It will be understood that the takeup spool or bobbin is configured to rotate independently of the flyer, which rotates continuously so long as the large flywheel is being rotated (e.g., by a treadle mechanism, or by hand, etc.). When the yarn or cord is being twisted, it is not being taken up on the bobbin. During this portion of the operation, the flyer and bobbin rotate in unison with one another. Thus, even though the yarn or thread is being spun around the bobbin by the rotation of the flyer, it cannot be taken up on the bobbin, as the bobbin is rotating at the same rate. This operation results in a twist being produced in the filaments or fibers, thus producing a twisted yarn, cord, or the like.

*Exercise:*
Write out the spinning wheel passage between "It will be understood" and "or the like.", inclusive. The listing has no connection to the spinning wheel passage.

*Collected material:*
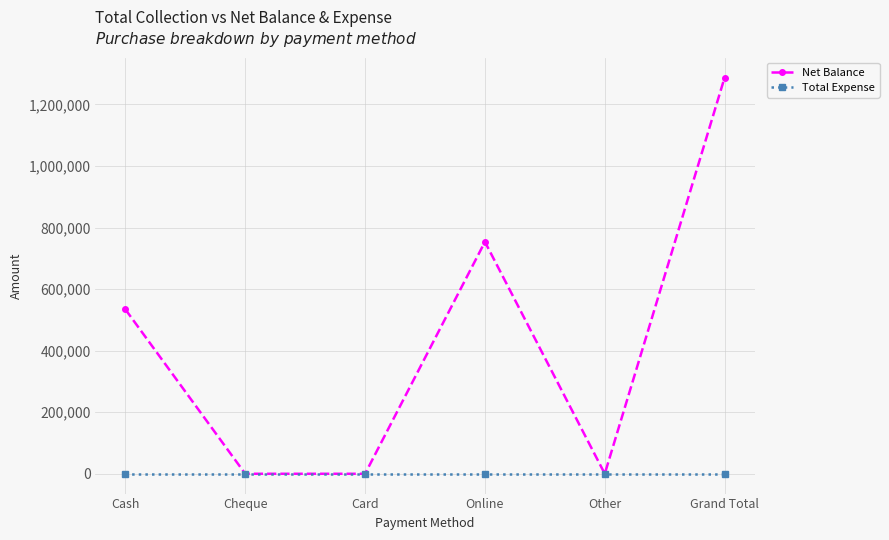

Reading right to left, list all the values displayed in this chart.

Net Balance: 1287428	0	753445	0	0	533983
Total Expense: 0	0	0	0	0	0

*Output for this task:*
It will be understood that the takeup spool or bobbin is configured to rotate independently of the flyer, which rotates continuously so long as the large flywheel is being rotated (e.g., by a treadle mechanism, or by hand, etc.). When the yarn or cord is being twisted, it is not being taken up on the bobbin. During this portion of the operation, the flyer and bobbin rotate in unison with one another. Thus, even though the yarn or thread is being spun around the bobbin by the rotation of the flyer, it cannot be taken up on the bobbin, as the bobbin is rotating at the same rate. This operation results in a twist being produced in the filaments or fibers, thus producing a twisted yarn, cord, or the like.